Bacterial ribosomal S1 proteins biodiversity
The obtained data make it possible to estimate the prevalence of groups containing different numbers of structural S1 domains in the family of the bacterial S1 proteins. Thus, one-, two-, three-, and five-domain S1 proteins account for 1%, 0.8%, 2% and 1.2% of all studied sequences, respectively. Four- and six domain proteins are most represented: 33% and 62%, respectively (Fig. 1a.). At the same time, as we showed above, 55% of all studied bacterial S1 sequences belong to the Proteobacteria, 16% and 17% belong to Firmicutes and Actinobacteria, respectively, and 6% to Bacteroidetes (Fig. 1b.).

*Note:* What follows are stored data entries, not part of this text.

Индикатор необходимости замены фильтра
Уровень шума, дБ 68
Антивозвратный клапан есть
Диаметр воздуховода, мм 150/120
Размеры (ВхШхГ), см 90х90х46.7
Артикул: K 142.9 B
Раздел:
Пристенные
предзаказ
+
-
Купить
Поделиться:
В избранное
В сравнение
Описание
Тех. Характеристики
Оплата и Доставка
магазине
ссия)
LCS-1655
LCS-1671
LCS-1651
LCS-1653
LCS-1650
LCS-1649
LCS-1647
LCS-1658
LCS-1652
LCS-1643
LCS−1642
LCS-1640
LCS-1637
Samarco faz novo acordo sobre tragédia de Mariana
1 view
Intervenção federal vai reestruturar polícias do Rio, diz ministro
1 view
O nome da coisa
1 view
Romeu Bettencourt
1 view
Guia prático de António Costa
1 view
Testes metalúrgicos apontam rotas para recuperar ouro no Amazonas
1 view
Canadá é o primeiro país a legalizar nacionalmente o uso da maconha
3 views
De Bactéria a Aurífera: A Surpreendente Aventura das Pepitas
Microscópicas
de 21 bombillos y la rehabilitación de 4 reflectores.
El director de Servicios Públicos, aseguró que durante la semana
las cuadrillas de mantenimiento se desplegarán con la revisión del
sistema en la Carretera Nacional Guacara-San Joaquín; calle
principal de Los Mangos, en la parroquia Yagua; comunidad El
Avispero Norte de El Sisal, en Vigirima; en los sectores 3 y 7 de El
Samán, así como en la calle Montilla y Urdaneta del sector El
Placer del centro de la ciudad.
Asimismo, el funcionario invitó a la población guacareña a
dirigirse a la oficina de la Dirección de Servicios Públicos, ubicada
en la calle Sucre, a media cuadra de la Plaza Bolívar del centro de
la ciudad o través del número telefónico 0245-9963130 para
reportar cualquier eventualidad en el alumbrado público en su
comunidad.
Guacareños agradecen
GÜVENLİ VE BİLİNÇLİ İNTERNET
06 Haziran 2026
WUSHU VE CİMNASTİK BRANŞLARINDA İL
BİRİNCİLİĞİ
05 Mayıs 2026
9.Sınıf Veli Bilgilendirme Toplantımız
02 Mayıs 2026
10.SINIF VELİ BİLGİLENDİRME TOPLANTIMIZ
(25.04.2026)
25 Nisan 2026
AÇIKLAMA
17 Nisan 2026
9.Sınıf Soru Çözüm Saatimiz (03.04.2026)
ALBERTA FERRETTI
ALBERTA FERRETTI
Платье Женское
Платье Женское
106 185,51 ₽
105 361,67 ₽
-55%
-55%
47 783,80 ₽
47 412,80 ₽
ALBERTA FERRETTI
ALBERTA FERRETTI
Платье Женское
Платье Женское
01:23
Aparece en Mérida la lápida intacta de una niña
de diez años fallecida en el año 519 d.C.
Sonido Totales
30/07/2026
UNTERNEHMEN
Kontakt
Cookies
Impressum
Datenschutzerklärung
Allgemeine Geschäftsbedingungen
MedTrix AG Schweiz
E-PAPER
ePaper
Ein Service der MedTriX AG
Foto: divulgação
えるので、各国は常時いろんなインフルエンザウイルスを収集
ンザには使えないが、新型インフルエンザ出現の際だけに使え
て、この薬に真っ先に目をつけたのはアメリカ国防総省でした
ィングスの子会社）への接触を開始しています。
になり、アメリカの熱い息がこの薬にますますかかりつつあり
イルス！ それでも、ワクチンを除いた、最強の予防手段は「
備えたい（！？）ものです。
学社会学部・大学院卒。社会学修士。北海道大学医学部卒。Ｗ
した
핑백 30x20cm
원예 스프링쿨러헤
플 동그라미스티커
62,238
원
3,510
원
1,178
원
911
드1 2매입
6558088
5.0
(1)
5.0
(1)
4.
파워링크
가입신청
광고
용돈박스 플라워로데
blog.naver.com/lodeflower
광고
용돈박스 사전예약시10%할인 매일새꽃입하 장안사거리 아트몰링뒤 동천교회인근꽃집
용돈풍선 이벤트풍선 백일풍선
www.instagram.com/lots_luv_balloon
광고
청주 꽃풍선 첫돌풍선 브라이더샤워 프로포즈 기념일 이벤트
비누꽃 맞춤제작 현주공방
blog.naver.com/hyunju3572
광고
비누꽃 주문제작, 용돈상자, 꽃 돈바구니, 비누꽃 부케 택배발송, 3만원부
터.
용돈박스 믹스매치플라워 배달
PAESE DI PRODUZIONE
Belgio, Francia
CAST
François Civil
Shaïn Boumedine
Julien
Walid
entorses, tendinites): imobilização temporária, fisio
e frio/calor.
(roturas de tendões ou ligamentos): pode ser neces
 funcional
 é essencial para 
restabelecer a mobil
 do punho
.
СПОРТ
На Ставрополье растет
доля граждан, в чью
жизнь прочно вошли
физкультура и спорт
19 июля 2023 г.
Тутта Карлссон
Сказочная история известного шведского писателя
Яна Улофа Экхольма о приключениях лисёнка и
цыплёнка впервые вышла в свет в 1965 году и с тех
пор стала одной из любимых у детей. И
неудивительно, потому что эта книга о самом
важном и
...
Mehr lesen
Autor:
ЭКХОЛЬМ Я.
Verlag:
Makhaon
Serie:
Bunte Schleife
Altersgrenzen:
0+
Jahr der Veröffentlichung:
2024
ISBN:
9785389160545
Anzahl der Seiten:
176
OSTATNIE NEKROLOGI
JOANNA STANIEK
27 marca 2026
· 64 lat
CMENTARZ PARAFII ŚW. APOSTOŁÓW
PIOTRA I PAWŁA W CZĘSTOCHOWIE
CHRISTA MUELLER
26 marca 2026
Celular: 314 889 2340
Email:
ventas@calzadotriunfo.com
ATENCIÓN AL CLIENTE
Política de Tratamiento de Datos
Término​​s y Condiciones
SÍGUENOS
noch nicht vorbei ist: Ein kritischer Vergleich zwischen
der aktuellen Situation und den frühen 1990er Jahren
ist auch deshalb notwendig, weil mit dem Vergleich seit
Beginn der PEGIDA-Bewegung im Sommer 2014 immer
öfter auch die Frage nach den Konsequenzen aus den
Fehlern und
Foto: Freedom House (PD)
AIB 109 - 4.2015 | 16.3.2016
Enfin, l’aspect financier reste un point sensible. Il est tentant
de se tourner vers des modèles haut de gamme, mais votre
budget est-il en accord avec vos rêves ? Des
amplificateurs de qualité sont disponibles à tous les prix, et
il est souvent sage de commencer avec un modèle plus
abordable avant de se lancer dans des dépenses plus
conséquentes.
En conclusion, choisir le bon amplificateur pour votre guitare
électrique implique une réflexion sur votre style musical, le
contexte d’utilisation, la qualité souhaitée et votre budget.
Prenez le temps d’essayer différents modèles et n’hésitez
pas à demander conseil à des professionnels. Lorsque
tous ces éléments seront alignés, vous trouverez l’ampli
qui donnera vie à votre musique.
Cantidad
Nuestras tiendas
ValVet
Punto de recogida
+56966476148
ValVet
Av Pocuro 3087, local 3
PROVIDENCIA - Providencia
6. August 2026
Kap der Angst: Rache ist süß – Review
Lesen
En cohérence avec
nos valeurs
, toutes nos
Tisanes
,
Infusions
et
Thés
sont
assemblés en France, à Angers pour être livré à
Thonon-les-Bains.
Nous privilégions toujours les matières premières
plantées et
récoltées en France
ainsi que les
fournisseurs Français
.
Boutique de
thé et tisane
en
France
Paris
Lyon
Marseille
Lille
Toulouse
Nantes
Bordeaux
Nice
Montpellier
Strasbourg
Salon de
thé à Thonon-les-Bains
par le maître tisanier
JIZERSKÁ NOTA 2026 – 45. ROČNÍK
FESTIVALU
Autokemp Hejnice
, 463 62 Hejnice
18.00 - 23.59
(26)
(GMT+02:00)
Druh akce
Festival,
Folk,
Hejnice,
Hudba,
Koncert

Numerous studies showed that >88% of all bacterial isolates belong to four phyla of bacteria (Big Four): Proteobacteria, Firmicutes, Actinobacteria, and Bacteroidetes 33,34(Fig. 1c.). In fact, obtaining isolates that do not belong to the Big Four is challenging, and therefore these four phyla dominate our current understanding of microbiology 34. At the same time, the number of microorganisms belonging to the Proteobacteria phyla was highlighted in most studies determining the diversity of microorganisms, with a range from 40 to 90%, either for isolation analysis or for analysis of microbiomes 35–37. In general, the dataset we study reflects the percentage of major bacterial phyla and can be considered representative. The most representative groups are the six-domain containing proteins S1 from Proteobacteria and Bacteroidetes and the four-domain containing S1 proteins from Actinobacteria and Firmicutes.